[Reading text Boundary: Start]

Converting within-field line endings

The following Unix script instructions may be useful for pre-processing files with multi-line fields.

  • Add an initial column containing a distinctive fixed string such as “StartOfRecord” – this will be used to identify the breaks between records.
  • Save the following line of perl as filt.pl perl -e ‘undef $/; while (<>) { s/n/\n/g; s/r/\r/g; print $_, “n” }’  (thanks to ‘Zack’ on stackOverflow.com)
  • Run this filter as follows:
    • chmod -a+x filt.pl
    • cat myfile.csv | ./filt.pl > myfiletransformed.csv
    • Edit myfiletransformed.csv with a wordprocessor;
      • note, the file will appear as a single line of text.
      • MS Word handles this fine for 1MB files, some text editors may choke.
      • Change “StartOfRecord,” or “StartOfRecord<tab>” to <newline> (for Word, <tab> = ^t  <new line> = ^p )
      • Save as a TEXT file
Zotero Bibliographic Synchroniser

The Zotero Bibliographic Synchroniser reads a Zotero web library and updates bibliographic records in your Heurist database. This allows the inclusion of bibliographic information from Zotero in searches, visualisation and output from Heurist.

KML Importer

The KML importer will carry out a basic import of a KML file, creating a record for each object in the KML file. It primarily imports geometry and label; it does not do a good job of other attributes. If you need to import a set of geometries (often points) from KML to create individual records, and require better attribute handling, we recommend using a GIS tool (including many free services on the web) to write out a delimited data file (with a WKT  field for the geometries if importing lines or polygons) and then using the delimited file importer to import the data.

Index Multimedia

Primarily intended for rapid ingest of large numbers of multimedia files, the Indexer allows indexing of files on the database server and the creation of multimedia records in the database. Metadata such as title, file size, geographic location and MD5 checksum are automatically extracted from images. The indexer also reads and creates metadata compatible with the FieldHelper metadata editor.

[Reading text Boundary: End]

Prompt A:
In the Heurist tools excerpt, what does the KML importer primarily import?
Prompt B:
Resume the Heurist tools excerpt from the point where it stops.
The records have nothing to do with the Heurist tools excerpt.

[Listed records Boundary: Start]

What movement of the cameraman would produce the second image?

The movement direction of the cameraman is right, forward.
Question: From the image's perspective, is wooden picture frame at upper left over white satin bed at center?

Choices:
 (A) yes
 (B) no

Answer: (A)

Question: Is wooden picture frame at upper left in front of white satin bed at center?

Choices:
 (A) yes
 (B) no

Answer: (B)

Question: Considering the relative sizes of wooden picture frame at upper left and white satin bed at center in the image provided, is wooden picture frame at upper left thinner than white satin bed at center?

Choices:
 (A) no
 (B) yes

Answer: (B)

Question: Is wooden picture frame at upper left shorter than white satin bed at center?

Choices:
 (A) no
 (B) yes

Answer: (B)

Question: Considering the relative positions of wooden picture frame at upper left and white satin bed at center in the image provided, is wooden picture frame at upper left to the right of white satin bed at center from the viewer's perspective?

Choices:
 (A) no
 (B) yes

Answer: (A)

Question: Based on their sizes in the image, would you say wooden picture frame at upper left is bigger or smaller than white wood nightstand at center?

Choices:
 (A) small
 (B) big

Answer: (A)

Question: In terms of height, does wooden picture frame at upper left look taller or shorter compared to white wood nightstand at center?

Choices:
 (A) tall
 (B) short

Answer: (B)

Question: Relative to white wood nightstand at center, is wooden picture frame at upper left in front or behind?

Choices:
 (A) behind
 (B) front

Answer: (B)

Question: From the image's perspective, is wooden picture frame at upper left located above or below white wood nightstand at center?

[Listed records Boundary: End]

Task result A:
Geometry and label.

Task result B:
Other Import Methods

With a little understanding of the underlying data tables (Records, recDetails) it is relatively easy to do direct SQL insertions of data into Heurist for bulk data insertion. We are happy to assist with bulk data import on a consultancy basis. Contact us here.

Older Importers

EndNote Bibliographic Importer

There are two methods of importing bibliographies: the Zotero bibliographic Synchroniser (see above) and an Endnote Refer Format Importer. We recommend using Zotero for bibliographies and synchronising your Heurist database(s) with the online version of your library. The Refer importer has not been fully updated to current standards and we cannot guarantee what results you will get – if you need to use it, please contact us first and send a sample bibliography with a variety of the bibliographic types you use.

Old CSV Importer

This importer requires the delimited data to be pasted into a form in Heurist and creates new records. It will not match existing records, but simply creates duplicates. It has largely been superseded by the delimited file importer above.

Old Detail Updater

This importer inserts data for fields (‘details’) in existing records, specified by their record ID and internal field code (which is listed in the record type structure edit form). Like the old CSV importer, data is pasted into a form in Heurist. This function has also been largely superseded by the new importer.